Le Consulat et les réformes napoléoniennes (1799-1804)

La période du Consulat (1799-1804) est celle des grandes réformes administratives, juridiques et institutionnelles qui donnent à la France le cadre dans lequel elle fonctionne encore en grande partie aujourd'hui. Bonaparte, Premier consul puis consul à vie (1802), poursuit l'objectif de stabiliser la France tout en concentrant progressivement le pouvoir.

Le Code civil (1804)

Promulgué en mars 1804, le Code civil (dit "Code Napoléon") unifie les lois civiles de la France, jusqu'alors dispersées entre droit romain, coutumes régionales et législation révolutionnaire. Il garantit l'égalité de tous devant la loi (quelle que soit la naissance), le droit de propriété, la liberté du travail et le mariage civil. Ce texte est encore en vigueur en France et a inspiré les législations de dizaines de pays.

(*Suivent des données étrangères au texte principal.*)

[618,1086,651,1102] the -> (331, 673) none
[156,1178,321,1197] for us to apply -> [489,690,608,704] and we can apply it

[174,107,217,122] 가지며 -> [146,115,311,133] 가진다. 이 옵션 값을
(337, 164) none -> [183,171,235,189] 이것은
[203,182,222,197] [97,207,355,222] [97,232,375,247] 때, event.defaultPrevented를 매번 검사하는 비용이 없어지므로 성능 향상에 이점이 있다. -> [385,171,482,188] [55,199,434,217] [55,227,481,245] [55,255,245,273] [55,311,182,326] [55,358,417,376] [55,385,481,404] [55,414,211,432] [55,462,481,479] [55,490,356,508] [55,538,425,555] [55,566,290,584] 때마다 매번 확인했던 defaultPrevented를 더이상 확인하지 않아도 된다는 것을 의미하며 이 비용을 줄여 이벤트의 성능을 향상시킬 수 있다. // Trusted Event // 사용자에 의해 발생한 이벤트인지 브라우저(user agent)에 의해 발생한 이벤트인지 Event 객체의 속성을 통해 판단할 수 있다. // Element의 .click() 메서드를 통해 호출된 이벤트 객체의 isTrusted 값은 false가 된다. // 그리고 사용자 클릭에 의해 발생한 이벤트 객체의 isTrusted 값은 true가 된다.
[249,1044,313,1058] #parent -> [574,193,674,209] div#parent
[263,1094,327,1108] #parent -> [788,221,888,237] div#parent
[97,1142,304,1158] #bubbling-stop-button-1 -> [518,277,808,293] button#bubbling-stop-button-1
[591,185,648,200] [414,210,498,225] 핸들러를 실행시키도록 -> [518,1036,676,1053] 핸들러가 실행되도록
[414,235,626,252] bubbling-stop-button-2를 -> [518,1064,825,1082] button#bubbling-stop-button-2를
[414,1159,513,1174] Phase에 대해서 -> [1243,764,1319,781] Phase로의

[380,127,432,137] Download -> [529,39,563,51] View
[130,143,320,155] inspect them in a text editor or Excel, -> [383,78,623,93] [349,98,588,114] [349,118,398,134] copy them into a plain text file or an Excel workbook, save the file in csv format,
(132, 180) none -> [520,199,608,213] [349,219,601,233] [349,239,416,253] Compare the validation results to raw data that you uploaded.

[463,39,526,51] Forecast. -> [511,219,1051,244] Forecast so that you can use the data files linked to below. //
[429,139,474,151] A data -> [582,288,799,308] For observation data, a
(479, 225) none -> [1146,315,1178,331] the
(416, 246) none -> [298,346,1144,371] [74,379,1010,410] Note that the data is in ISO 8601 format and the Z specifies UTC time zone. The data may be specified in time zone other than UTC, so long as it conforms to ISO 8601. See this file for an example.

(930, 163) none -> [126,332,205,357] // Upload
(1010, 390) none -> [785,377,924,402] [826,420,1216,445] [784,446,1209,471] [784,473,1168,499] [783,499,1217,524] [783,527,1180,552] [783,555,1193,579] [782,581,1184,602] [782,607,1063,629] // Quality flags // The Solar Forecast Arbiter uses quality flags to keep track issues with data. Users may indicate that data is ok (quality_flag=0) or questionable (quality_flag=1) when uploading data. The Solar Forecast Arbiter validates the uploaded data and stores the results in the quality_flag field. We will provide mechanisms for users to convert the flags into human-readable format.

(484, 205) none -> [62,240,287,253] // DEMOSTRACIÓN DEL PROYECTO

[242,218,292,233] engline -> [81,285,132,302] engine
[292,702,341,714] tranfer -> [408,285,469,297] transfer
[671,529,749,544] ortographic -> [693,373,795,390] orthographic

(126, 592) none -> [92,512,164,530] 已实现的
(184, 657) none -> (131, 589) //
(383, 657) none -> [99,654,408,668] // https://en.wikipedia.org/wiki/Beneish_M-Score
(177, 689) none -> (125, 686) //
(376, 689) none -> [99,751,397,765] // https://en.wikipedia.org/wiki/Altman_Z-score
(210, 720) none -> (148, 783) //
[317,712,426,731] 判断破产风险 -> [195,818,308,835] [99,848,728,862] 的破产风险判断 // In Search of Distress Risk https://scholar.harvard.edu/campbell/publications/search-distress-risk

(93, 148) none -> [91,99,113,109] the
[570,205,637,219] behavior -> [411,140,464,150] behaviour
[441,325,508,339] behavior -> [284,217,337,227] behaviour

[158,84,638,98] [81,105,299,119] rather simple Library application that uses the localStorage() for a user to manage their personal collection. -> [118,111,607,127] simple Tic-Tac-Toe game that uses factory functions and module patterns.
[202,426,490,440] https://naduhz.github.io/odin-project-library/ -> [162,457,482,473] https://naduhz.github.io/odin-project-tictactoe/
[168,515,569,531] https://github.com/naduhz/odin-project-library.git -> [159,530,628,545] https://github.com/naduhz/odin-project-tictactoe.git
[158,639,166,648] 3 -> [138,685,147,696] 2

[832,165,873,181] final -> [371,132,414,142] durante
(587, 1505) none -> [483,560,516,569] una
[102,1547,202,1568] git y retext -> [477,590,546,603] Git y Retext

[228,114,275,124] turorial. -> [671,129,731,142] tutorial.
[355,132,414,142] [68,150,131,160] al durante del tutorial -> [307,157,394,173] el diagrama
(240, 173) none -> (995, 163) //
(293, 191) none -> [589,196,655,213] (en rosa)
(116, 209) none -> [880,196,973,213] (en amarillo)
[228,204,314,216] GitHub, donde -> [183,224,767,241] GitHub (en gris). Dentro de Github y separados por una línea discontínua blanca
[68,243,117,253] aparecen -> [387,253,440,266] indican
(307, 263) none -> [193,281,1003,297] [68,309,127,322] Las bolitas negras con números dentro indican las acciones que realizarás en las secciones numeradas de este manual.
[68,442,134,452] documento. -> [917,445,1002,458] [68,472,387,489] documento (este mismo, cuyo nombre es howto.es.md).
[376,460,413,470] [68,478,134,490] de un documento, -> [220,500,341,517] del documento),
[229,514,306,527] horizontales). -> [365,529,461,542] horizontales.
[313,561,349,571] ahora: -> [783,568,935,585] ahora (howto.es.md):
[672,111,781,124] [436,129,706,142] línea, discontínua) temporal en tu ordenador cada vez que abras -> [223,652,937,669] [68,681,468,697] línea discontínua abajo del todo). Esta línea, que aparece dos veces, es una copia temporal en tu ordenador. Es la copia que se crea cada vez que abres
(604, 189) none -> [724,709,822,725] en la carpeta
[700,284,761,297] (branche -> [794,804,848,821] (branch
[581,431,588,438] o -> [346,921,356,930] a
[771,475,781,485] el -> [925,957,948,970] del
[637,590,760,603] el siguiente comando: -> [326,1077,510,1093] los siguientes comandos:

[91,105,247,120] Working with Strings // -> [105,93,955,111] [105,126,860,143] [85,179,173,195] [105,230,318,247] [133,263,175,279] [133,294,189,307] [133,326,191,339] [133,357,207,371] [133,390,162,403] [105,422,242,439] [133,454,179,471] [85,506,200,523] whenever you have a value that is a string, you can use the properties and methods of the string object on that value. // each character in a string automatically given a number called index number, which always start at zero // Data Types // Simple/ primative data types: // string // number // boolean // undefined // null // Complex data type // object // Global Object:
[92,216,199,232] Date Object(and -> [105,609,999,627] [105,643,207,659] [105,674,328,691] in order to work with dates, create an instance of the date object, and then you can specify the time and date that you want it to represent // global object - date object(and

L'organisation administrative

En 1800, Bonaparte crée les préfets, représentants de l'État dans chaque département, toujours en fonction aujourd'hui. La Banque de France est fondée la même année pour stabiliser la monnaie et le crédit. Les lycées (1802) forment les cadres de l'État. La Légion d'honneur (1802) récompense les mérites civils et militaires.

Le Concordat et l'Empire

Le Concordat de 1801 normalise les relations entre l'État et l'Église catholique : les prêtres sont à nouveau salariés par l'État, mais le gouvernement garde la main sur la nomination des évêques. Le 2 décembre 1804, Bonaparte se fait couronner Napoléon Ier, Empereur des Français à Notre-Dame de Paris en présence du pape Pie VII.